OÙ VA L’ART AFRICAIN ? DÉFÉTICHISEZ LES RESTITUTIONS
Certes, l’Occident a un devoir de restitution. Mais là n’est pas la question. La question est : qu’avons-nous fait de la grande œuvre d’art là devant nous ? Je parle de ces vies qui meurent au quotidien
Quiconque parle aujourd’hui d’objets d’art africain s’entend dire : « Restituez notre patrimoine volé ! » Tel est le mot d’ordre. Mais que signifie cette injonction ? Qui parle ? À qui s’adresse-t-il ? Par ‘restitution’, l’on entend le retour des objets d’art africain. Ce retour est compris comme une renaissance : l’Afrique doit redevenir son propre centre ; et cela commence par le rapatriement de ses objets ‘volés’ durant la colonisation. Le destinataire du message c’est l’Occident. Celui-ci aurait, dans ses musées publics ou privés, des millions d’objets africains, dont il serait le propriétaire illégitime. Mais il n’y a pas que cela. Au-delà des objets, c’est l’âme de tout un continent qui serait prisonnière de l’Occident.
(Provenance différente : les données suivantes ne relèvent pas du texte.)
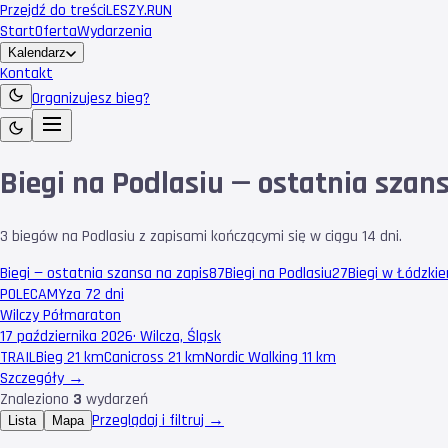
Przejdź do treści
LESZY
.RUN
Start
Oferta
Wydarzenia
Kalendarz
Kontakt
Organizujesz bieg?
Biegi na Podlasiu — ostatnia szan
3 biegów na Podlasiu z zapisami kończącymi się w ciągu 14 dni.
Biegi — ostatnia szansa na zapis
87
Biegi na Podlasiu
27
Biegi w Łódzki
POLECAMY
za 72 dni
Wilczy Półmaraton
17 października 2026
·
Wilcza, Śląsk
TRAIL
Bieg 21 km
Canicross 21 km
Nordic Walking 11 km
Szczegóły →
Znaleziono
3
wydarzeń
Przeglądaj i filtruj →
Lista
Mapa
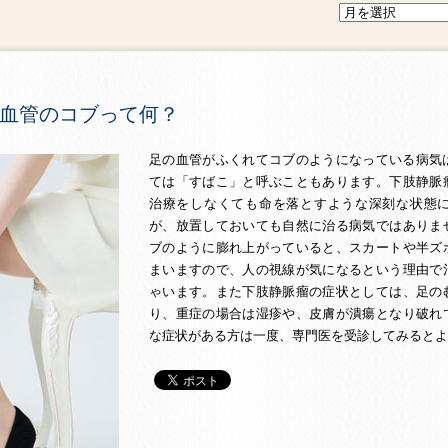
血管のコブって何？
足の血管がふくれてコブのようになっている病気
ては「すばこ」と呼ぶこともあります。下肢静脈
治療をしなくても命を落とすような深刻な状態
が、放置しておいても自然に治る病気ではありま
ブのように膨れ上がっていると、スカートや半ズ
まいますので、人の視線が気になるという理由で
ゃいます。また下肢静脈瘤の症状としては、足の
り、重症の場合は湿疹や、皮膚が潰瘍となり破れ
な症状がある方は一度、専門医を受診してみるとよ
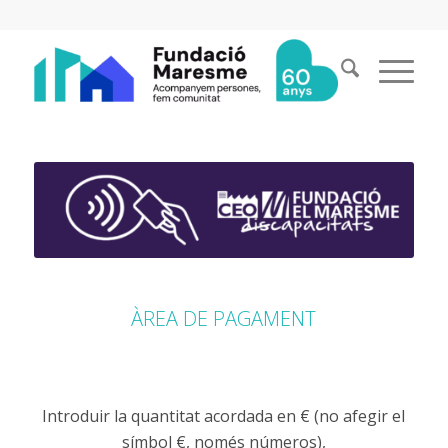
ÀREA DE PAGAMENT
Introduir la quantitat acordada en € (no afegir el
símbol €, només números),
Plus que de vulgaires artéfacts, c’est le principe même de l’existence d’un peuple qui serait captif. Restituer, dans ce contexte, signifierait réanimer les Africains !
Vous l’aurez compris, ce que l’on peut désormais appeler « la palabre des objets d’art africains » n’est pas une mince affaire. C’est la survie de l’Afrique qui serait en jeu. Arrêtons-nous sur cette conclusion. Oublions, pour l’instant, l’Occident. Oublions ses mensonges à répétition, sa mauvaise foi, son irresponsabilité face à ses défaites d’hier. Revenons vers nous-mêmes, et posons-nous la question : à supposer que nous avions une âme, l’avons-nous perdu ? Et si oui, aurait-elle été volée par l’Occident ? Serait-elle partie nuitamment dans ses bagages, dans ces morceaux de bois, ces amulettes, ces étoffes ? Que signifient ces objets, et comment comprendre l’injonction en vogue à nous les rendre ? De quoi s’agit-il dans cette affaire ?
Certains disent que l’âme d’un peuple se trouve dans son art et sa culture. Mais non ! L’âme d’un peuple, si elle existe, est dans la sueur de son front, dans l’air qu’il respire et les actes simples qu’il pose au quotidien, mais qui façonnent l’Histoire. L’âme ne vit pas dans des bois morts, mais dans des rencontres, quand on se met au travail, quand on s’accueille et se respecte, quand on reconnaît la valeur de chaque vie et de chaque intelligence par-delà les querelles identitaires. Telle est l’âme véritable, qui exige d’abord d’être restituée, sans quoi ni l’art ni la culture n’ont de sens. Qu’est-ce que l’art ou la culture, si ce n’est l’humain lui-même, ce vivant qui respire, se lève chaque matin, affronte l’épreuve du jour, et bâtit avec ses semblables, à partir des bribes de l’existence, un monde habitable ?
Certes, l’Occident a un devoir de restitution. Mais là n’est pas la question. La question est : qu’avons-nous fait de la grande œuvre d’art là devant nous ? Je parle de ces vies qui meurent au quotidien, celles qui gisent dans nos prisons, à qui l’on confisque la parole, que l’on expose chaque jour, ici et là, au mépris absolu et à l’abandon. La vie n’est-elle pas l’âme immortelle de tout art et de toute culture ? N’allons donc pas dire aux Africains : « votre âme se trouve ailleurs, dans un musée en Europe ! » Soignons d’abord ces vies qui trépassent sous nos yeux. Tel est, il me semble, le commencement et la fin de toute restitution.